Normally, if you are resident in the UK for any part of a tax year you will be taxed as a UK resident for the whole of the tax year.
However, there are special rules which may apply to you if you either leave the UK to live or work abroad, or come from abroad to live or work in the UK. These special rules split the tax year into a UK part, when you are taxed as a UK resident, and an overseas part, when you are taxed as a non-UK resident.
After 5 April 2013, these special rules are contained in law, under the Statutory Residence Test ('SRT'). The detailed guidance can be found on the GOV.UK website in RDR3.

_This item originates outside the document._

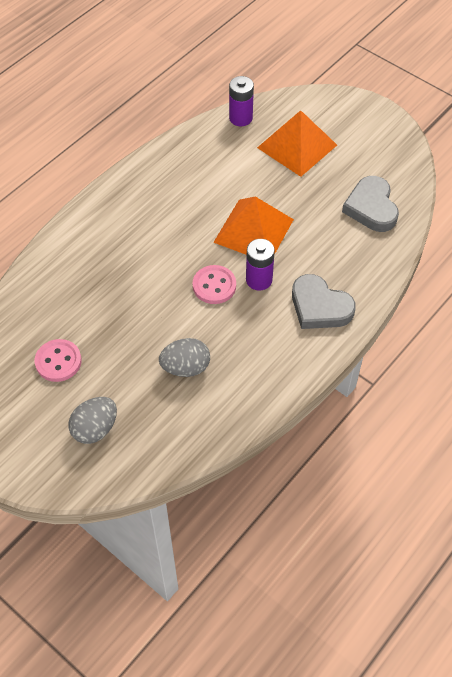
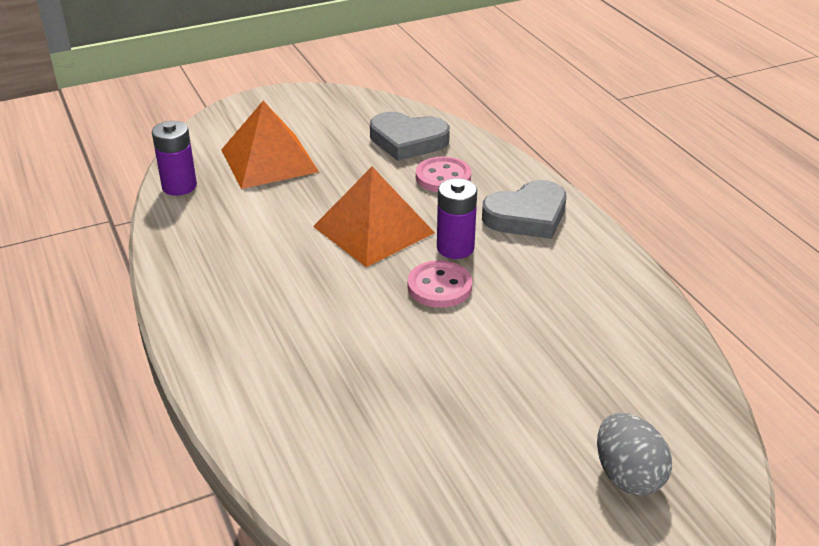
camera: 65 degrees left, 20 degrees down
pink button [35,339,82,382] -> pink button moved to [416,156,471,192]
grey egg [159,338,210,377] -> none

If the special rules apply, the UK income tax you pay because you are resident in the UK is calculated on the basis of the period you are living here rather than the whole of that tax year. This has the effect of splitting the tax year into resident and not resident periods for the purposes of calculating the tax due.
For example, if you are eligible for split-year treatment and you come to the UK on 1 July 2018, your residence position for the purposes of calculating your income tax liability in 2018/19 will be as follows. You will be treated as not resident for the period from 6 April 2018 to 30 June 2018 and you will be treated as a UK resident for the period from 1 July 2018 to 5 April 2019. Income you receive before 1 July 2018 may not be taxable in the UK, if it does not arise in the UK.

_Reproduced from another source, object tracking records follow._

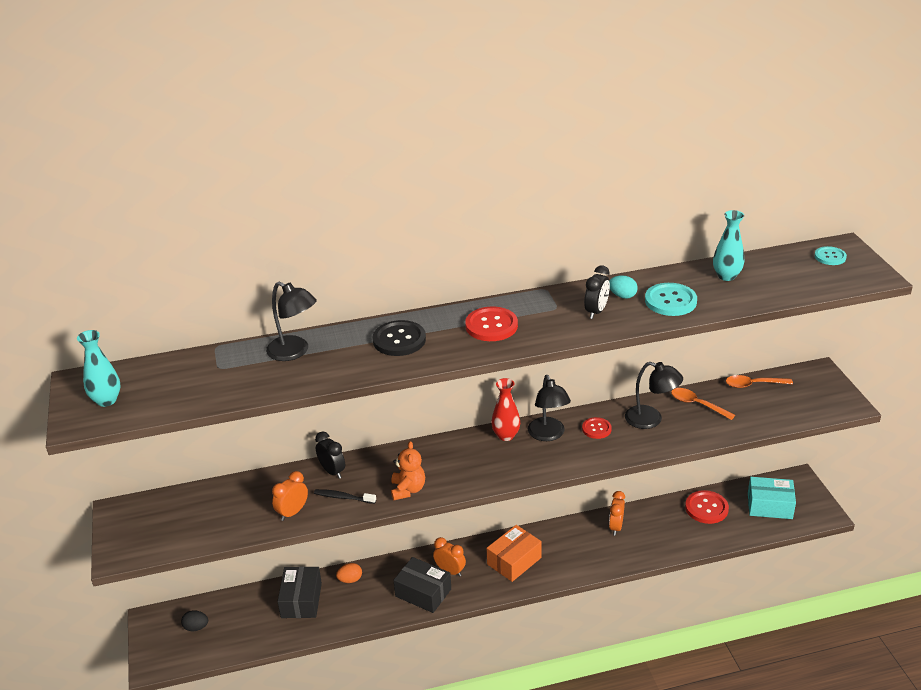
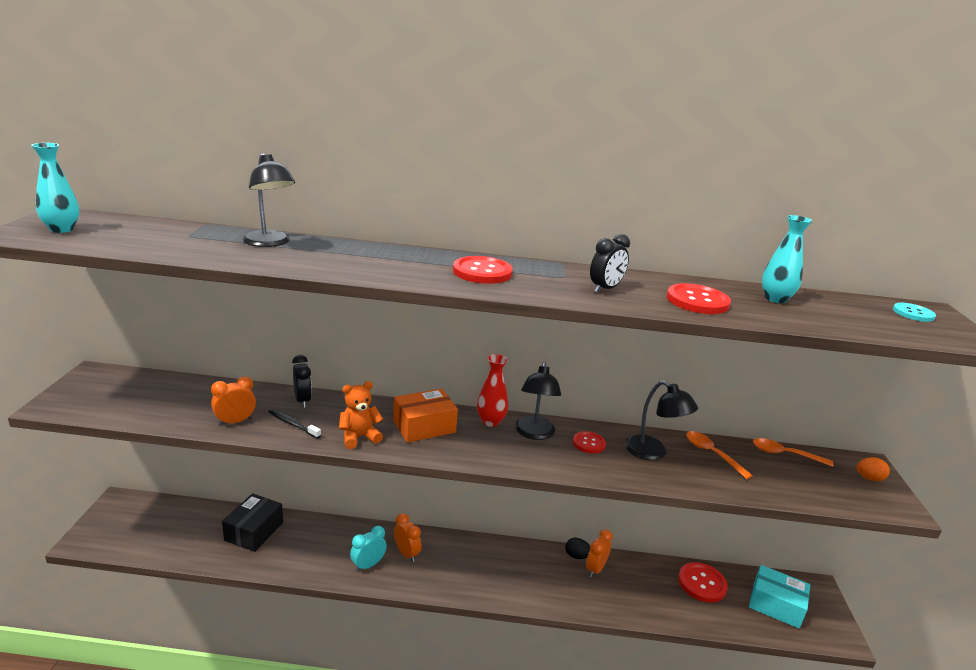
camera: 15 degrees right, 10 degrees down
black egg [181,610,208,631] -> black egg moved to [565,538,590,559]
orange egg [336,563,362,583] -> orange egg moved to [857,457,890,481]
black button [373,320,426,356] -> none
orange teddy bear [391,441,425,500] -> orange teddy bear turned 135 degrees counterclockwise [339,381,383,449]
black box [394,557,451,613] -> turquoise clock [350,526,387,572]
orange box [487,525,542,582] -> orange box moved to [393,389,458,443]
turquoise egg [609,275,638,299] -> none
turquoise button [645,283,697,316] -> red button [667,283,731,314]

You are only eligible for split-year treatment for a tax year if you are UK resident under the Statutory Residence Test (‘SRT’) for that tax year and you arrive or depart from the UK in that year. You can only split a particular tax year once.
There are five broad sets of circumstances in which split-year treatment may apply to you. In each of the following cases, there are other conditions that you must meet:
- you come to live or work full-time in the UK
- you start to have a home in the UK and continue to have a UK home until the end of the following tax year
- you start full-time work overseas
- you are the partner of someone who starts full-time work overseas
- you leave the UK to live abroad.
You can find more detail on whether or not you meet the conditions for split-year treatment within the guidance on the GOV.UK website.

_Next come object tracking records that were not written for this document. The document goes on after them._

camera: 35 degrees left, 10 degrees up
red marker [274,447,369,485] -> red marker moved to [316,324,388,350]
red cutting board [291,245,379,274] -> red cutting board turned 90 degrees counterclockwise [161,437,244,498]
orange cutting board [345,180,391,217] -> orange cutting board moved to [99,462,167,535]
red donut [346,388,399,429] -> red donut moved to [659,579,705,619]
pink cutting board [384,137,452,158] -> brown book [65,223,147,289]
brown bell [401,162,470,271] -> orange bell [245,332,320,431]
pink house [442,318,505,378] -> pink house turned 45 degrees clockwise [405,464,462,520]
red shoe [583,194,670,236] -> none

There are also special rules, which allow split-year treatment for the capital gains of people who come to, or leave, the UK part way through a tax year.
These special rules have been put into law as part of the Statutory Residence Test (‘SRT’) with effect from 6 April 2013. The rules for capital gains tax and income tax are the same. You can find more details on whether or not you meet the conditions for split-year treatment within the guidance on the GOV.UK website.